Frankie, Maniac Woman marks a break from director and co-writer Pierre Tsigaridis’s prior work: so far, he has tended towards no doubt grisly, but supernatural plotlines, whereas this is much more of a cynical, even darkly comic slasher fantasy. If this means the risk of tackling big-hitting topics like suicidal ideation in places, then it’s all in the service of a film, as a whole, which strives to balance its key moments of absurdity against material which, if not exactly profound, is still knowing and unflinching. Certainly, we have seen a lot of equally graphic and unpleasant scenes down through the years, and often perpetrated against women: at least Frankie, Maniac Woman dispenses with the rather hackneyed final girl motif to give us a key character who is both villain and victim. As an audience member, it feels tragic that she’s going after people who are as much at the mercy of what feels like a rigged system as she is – at least in some respects – but the great meaninglessness of the violence is part of the point. Frankie has nowhere else to go.

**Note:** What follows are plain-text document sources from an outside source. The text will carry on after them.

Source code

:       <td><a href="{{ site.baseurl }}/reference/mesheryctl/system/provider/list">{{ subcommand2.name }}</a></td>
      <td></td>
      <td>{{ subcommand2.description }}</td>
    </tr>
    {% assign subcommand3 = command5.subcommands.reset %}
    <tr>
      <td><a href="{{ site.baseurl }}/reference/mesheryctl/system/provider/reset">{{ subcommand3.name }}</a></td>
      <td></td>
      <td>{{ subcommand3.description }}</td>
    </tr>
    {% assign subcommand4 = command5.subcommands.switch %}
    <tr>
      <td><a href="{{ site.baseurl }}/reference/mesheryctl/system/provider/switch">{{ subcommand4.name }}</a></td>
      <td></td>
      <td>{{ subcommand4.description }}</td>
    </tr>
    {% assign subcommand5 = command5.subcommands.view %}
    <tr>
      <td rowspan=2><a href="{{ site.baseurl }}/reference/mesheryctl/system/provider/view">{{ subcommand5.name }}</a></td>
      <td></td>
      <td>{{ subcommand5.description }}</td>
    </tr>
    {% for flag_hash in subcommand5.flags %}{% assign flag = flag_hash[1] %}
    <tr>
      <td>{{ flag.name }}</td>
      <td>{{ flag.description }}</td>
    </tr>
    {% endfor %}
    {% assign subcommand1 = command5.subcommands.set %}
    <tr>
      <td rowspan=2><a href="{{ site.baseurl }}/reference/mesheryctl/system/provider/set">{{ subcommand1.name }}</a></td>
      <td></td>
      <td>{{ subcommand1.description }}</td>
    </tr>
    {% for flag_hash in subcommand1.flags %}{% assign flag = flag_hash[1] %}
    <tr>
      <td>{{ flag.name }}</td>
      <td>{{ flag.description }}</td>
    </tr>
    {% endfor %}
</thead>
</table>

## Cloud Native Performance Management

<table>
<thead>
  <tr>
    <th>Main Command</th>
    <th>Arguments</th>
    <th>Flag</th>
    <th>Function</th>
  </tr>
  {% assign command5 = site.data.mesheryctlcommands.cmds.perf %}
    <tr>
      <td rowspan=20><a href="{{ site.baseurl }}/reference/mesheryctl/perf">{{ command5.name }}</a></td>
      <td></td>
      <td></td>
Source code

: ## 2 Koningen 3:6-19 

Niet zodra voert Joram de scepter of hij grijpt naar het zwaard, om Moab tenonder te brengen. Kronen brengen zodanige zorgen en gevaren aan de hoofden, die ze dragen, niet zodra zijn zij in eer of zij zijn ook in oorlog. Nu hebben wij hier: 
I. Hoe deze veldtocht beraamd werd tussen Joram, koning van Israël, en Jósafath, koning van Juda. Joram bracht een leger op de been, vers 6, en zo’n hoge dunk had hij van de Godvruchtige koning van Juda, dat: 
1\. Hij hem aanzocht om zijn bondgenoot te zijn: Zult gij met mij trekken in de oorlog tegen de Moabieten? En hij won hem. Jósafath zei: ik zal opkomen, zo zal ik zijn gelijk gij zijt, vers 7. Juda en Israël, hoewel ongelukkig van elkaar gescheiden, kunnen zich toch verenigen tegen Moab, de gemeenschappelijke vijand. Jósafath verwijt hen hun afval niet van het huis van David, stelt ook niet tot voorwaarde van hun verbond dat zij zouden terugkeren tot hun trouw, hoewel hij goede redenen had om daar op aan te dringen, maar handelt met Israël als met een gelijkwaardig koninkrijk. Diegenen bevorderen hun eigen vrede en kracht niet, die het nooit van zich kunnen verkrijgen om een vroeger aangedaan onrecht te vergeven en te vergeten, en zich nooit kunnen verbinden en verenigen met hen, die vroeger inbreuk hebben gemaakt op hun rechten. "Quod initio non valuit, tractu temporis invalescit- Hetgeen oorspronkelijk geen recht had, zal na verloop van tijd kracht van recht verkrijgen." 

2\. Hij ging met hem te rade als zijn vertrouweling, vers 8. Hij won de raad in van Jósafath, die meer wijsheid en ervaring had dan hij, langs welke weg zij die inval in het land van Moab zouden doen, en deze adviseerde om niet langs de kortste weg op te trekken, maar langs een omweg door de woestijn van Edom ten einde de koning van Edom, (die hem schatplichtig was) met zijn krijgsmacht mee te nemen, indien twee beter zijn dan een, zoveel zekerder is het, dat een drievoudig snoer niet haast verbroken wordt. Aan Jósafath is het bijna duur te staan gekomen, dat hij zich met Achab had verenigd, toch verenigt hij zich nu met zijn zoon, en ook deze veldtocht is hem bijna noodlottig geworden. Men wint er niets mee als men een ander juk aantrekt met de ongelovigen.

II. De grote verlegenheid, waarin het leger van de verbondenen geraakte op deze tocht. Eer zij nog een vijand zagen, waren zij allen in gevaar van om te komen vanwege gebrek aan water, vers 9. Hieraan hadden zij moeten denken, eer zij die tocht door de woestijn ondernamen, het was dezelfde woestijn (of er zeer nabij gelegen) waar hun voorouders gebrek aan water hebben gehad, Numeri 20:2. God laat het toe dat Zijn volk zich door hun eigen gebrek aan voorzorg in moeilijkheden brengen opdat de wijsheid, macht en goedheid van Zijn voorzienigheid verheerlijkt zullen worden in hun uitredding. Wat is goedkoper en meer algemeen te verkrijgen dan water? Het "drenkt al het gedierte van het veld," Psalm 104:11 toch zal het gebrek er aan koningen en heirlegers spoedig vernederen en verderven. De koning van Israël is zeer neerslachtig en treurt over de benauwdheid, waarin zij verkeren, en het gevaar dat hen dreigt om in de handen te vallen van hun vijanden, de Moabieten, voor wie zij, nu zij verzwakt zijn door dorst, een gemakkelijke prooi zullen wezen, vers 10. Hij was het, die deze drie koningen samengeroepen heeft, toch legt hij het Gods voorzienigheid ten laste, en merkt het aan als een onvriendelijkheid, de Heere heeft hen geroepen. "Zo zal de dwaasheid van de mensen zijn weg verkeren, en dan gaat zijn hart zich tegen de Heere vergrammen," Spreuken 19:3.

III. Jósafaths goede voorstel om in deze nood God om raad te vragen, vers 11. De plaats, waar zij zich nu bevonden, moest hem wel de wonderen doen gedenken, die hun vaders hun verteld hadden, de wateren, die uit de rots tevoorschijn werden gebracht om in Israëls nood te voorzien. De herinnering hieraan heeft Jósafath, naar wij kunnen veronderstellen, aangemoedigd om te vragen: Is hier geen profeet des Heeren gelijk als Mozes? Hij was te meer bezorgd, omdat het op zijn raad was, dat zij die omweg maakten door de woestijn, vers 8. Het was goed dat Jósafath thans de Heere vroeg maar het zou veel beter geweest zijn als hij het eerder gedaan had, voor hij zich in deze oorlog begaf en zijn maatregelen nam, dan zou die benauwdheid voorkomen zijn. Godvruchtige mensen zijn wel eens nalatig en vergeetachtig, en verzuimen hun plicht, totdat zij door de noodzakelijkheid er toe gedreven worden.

There is something of a pause before the film moves into a final act, but on the whole, there’s very little let up. Lead actress (and co-writer) Dina Silva is great throughout, likeable despite everything she does, able to play up to the film’s more humorous moments, but equally plausible as a violent tour de force with a well-aimed kettlebell. If The Stylist put a feminine spin on the kind of horror we saw in Maniac, then Frankie, Maniac Woman carries on with that same journey, even if eschewing the emphasis on frailty which is there in spades in Jill Gevargizian’s film. Frankie has her moments, and we see the origins of some of her instability, but she’s not written in such a way that she comes across as easily breakable. This isn’t a film which paints in fine strokes, but then nor is the world it’s critiquing (at least in its incarnation here), so its big, bold, visually-ambitious display has an irreverent charm of its own – even if there are some minor lulls and stumbles too. The only really unforgiveable thing would be if the film wallowed in the same aggressive misogyny it purports to loathe, but it doesn’t do that – even if all it chooses to do (and do well) is to point out its indignities in singular, eye-popping fashion.